The Mayor: Now let's begin analyzing the Blame gain, fact vs. spin.

The Mayor:
  • Issued a mandatory evacuation despite the fact that many businesses and hotels would be closed.
  • NOLA did have a plan. But according to experts it is almost impossible to evacuate a city of this size.
  • More than 80% of the city was evacuated to higher ground. An amazing feat. And those that did get out had to travel a minimum of 80+ miles to get out of harm's way.
  • He immediately asked for National Guard assistance, which was not delivered. Resposibility for evacuation of Nursing homes, the infirmed, and hospitals lie with the NG.
  • The paper trail shows that the mayor did indeed follow the agreed-upon course of action.
  • "This is not a test. This is the real deal," Nagin announced, urging people to evacuate at an afternoon press conference with the Governor 48 hours before the storm hit.
    According to a New Orleans Times-Picayune story written that day, the mayor said he was had his staff research whether he could issue a mandatory evacuation, which he said was unprecedented. Nagin hesitated initially because the city might be held liable for unnecessarily closing hotels and other businesses, according to the article.

    That was a practical, if coldhearted, calculus in a city like New Orleans. "Any place that has a lot of tourists, it's very expensive to evacuate," says Kate Hale, who was director of emergency management for Dade County, Fla., when Hurricane Andrew struck in 1992. "It costs $1 million a coastal mile to evacuate. You're shutting down businesses. It's not something you do casually."
  • Over 100,000 people (at the minimum) had no means of transport or a place to go.
  • At the press conference, Nagin said the Superdome would be a shelter of last resort for people with special needs. But even then, they were expected to come with enough food and drinks to last three or four days, Nagin said.

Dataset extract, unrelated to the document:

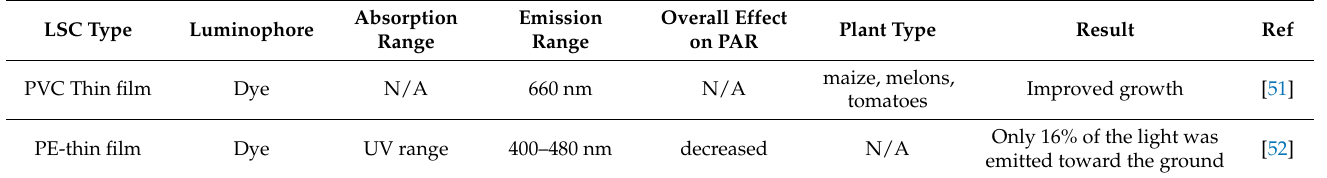
Table 3. Summary of the type of LSC devices used in CEA and their overall effect on plant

    The city's website advised people who needed a ride out of town to "try to go with a neighbor, friend or relative." Those who had to go to the shelters were advised to "eat a full meal before arriving."
  • Nagin and state officials pulled off a complex traffic-evacuation plan that weekend, which involved reversing the traffic flow on three interstates.
  • The Saturday before the storm, Max Mayfield, director of the National Hurricane Center, called the mayor personally to emphasize just how serious the threat was. "This was only the second time I called a politician in my life," Mayfield tells TIME. "I wanted to be able to go to sleep knowing I had done everything I could do."
  • NOLA did not have the funding to exercise a massive forced evacuation that included relocation, housing, food, and supplies prior to the storm.
  • Because of all the chaos that descended on New Orleans, the acts of heroism often took the form of mini-rebellions against the bureaucracy.

    Richard Zucschlag, head of Acadian Ambulance, the largest ambulance transport company in southern Louisiana, moved his dispatch center to the outskirts of New Orleans, where it became the only communications network in the early hours of the disaster.

    Then, although Zucschlag's staff is not trained to do triage, he sent 10 ambulance medics to the Superdome while his 40 ambulances and seven helicopters served as the initial rescue force in the city. For 40 hours, his medics were the only treatment unit there. Zucschlag tells TIME he ran into plenty of roadblocks, but he barreled through them.

    "lower down, people in the field (from FEMA) want paperwork," he says. "I am gambling a bit, but I am saving lives. If I get sued, fine."
  • Nagin constantly ran into a bureaucratic nightmare. He could not get through to the men in charge. Was in the field holed up with other officials in a hotel but could not convince anyone of the enormity of the problem. So days passed, people starved, got sick, or worse, died.